As part of our Visiting Writer’s Program, Bill Fisher, an English instructor at Miami, joined us in mid-November to teach the upper unit and the intermediate unit some creative writing techniques.

Fisher had the upper unit read My Papa’s Waltz, a poem by Theodore Rothke. He asked them to first read the poem literally and think like a journalist, considering the who, what, why, when and where.

Then he asked them to consider the structure of the poem, explaining how the rhythm of a piece, based on such things as the number of syllables and rhymes, can affect its mood.
“The easy rhyme scheme of this poem helps pull you through faster and it all underpins the feeling Rothke wants to get across,” Fisher said.

Finally, he talked about how good poems almost always have a sense of ambivalence, forcing the reader to think more than one way about the possible meaning. In this piece, Fisher said, some might see child abuse, others might see a loving father.

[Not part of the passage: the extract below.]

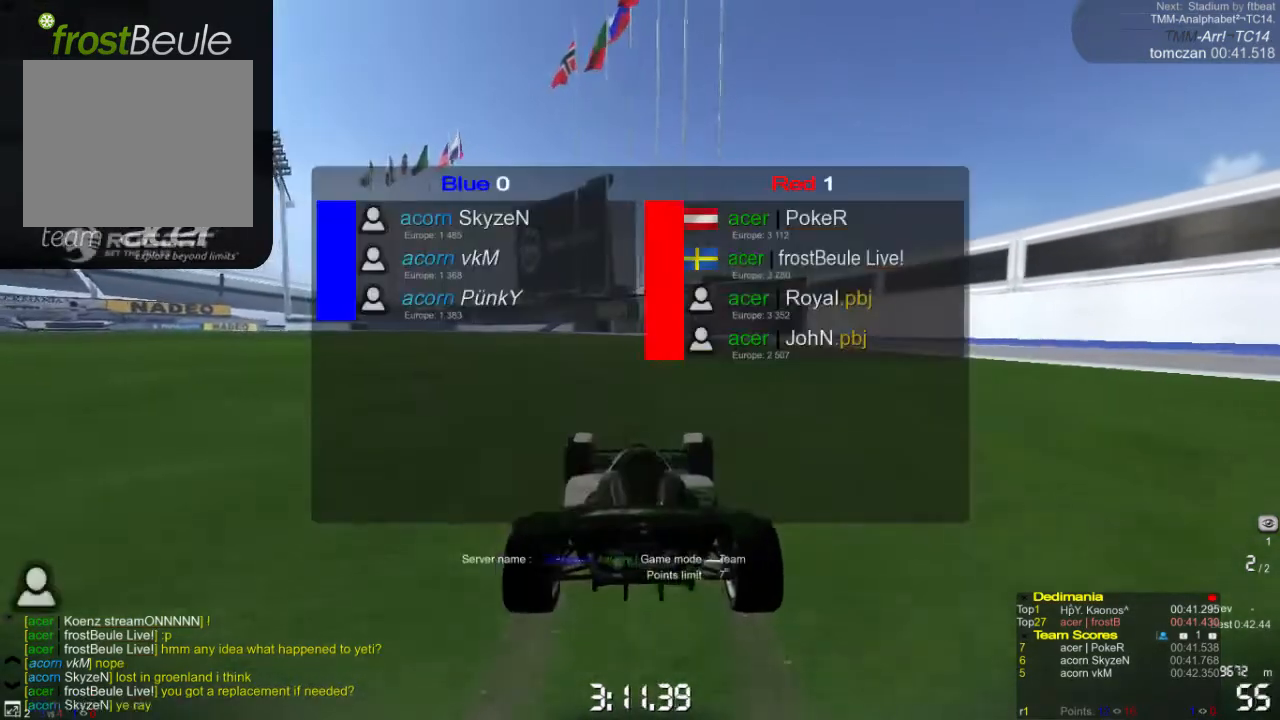
{"buttons": ["A"], "left_stick": "right", "events": [[167, "left_stick", "left"], [400, "left_stick", "right"]]}
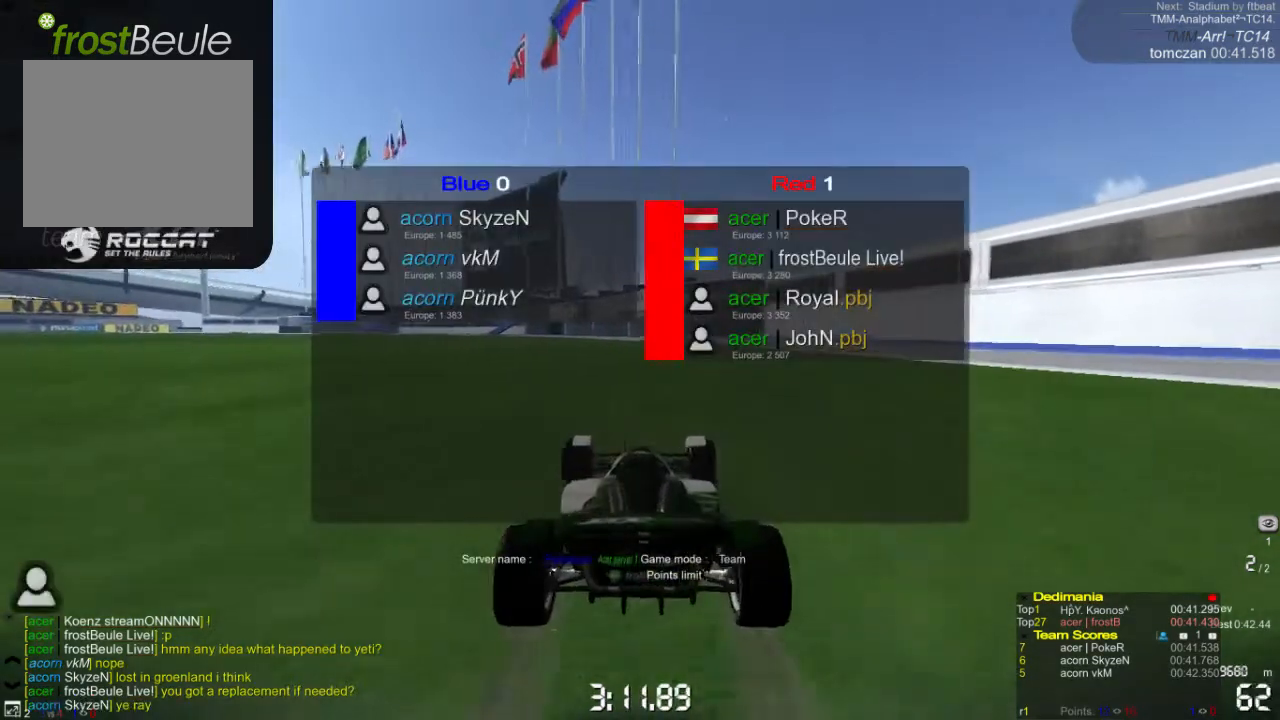
{"buttons": ["A"], "left_stick": "right", "events": [[167, "left_stick", "left"], [400, "left_stick", "right"]]}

My Papa’s Waltz by Theodore Rothke

The whiskey on your breath
Could make a small boy dizzy;
But I hung on like death:
Such waltzing was not easy.

We romped until the pans
Slid from the kitchen shelf;
My mother’s countenance
Could not unfrown itself.

The hand that held my wrist
Was battered on one knuckle;
At every step you missed
My right ear scraped a buckle.

You beat time on my head
With a palm caked hard by dirt,
Then waltzed me off to bed
Still clinging to your shirt.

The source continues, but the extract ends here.